Brendan Maloney-USA TODAY Sports
Manny Ramirez still hasn’t found what he’s looking for. As noted in yesterday’s Call to the Pen piece by Steve Engbloom, the former Red Sox left fielder wants one more shot at the big leagues, telling the ESPN Radio affiliate in Santo Domingo, DR he “can still help in MLB.” Yes, the man responsible for this blooper reel wants a crack at a veteran mentor role similar to the one Jason Giambi currently occupies with the Cleveland Indians.
Bouncing from Mannywood to Chicago’s South Side to St. Petersburg to the Sacramento River Cats (Oakland’s Triple A affiliate) to Taiwan to the Round Rock Express (Texas’ Triple A affiliate) over four years and getting popped for two drug suspensions on his journey, Manny is somehow still clinging to the dream of a final big league at-bat, perhaps using his textbook swing to slash a jet-propelled double to the warning track in front of a packed house or swat an uppercut bomb to the highest reaches of the stadium. But does anybody want him?
The numbers haven’t been terrible over his past two minor league stints: he’s hit .275 in 171 at-bats. But his bat speed is slipping and the power is largely absent, with just three homers and 27 RBI to show for his time. On both occasions, when he realized his chance with the big club was slim to none, he picked up his things and went home.

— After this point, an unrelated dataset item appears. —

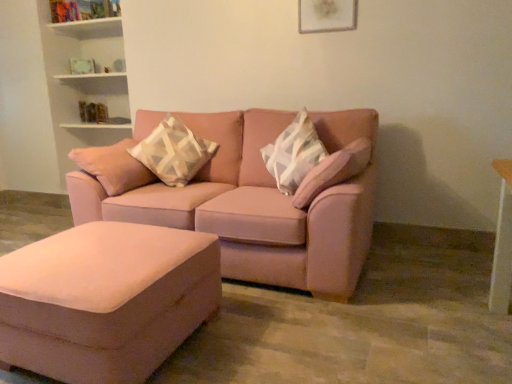
Question: Considering the relative positions of matte white picture frame at upper center and suede ottoman at lower left in the image provided, is matte white picture frame at upper center to the left of suede ottoman at lower left from the viewer's perspective?

Choices:
 (A) no
 (B) yes

Answer: (A)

The story reminds me of an August 1994 Sports Illustrated profile of the then-fledgling Northern League. Writer Alan Shipnuck described it as “a league for dreamers, hangers-on and guys mustering one last hurrah.” Among them: a 38-year old Pedro Guerrero, hitting .338 for the Sioux Falls Canaries and looking for one last shot.
Here was the 1981 World Series co-MVP, a five time All-Star, who Bill James once called “the best hitter God has made in a long time,” starring before a home crowd of 2,486. Why? A chance to prove his feeble 1992 season with the St. Louis Cardinals, in which he hit .219 with just one home run, wasn’t his final act.
Guerrero thrived for the Canaries but never made it back to the Majors.
Now, Manny is the new Guerrero. But he’s also 41 years old and a lot of professional bridges have turned to ash. Perhaps his only path is through Sioux Falls.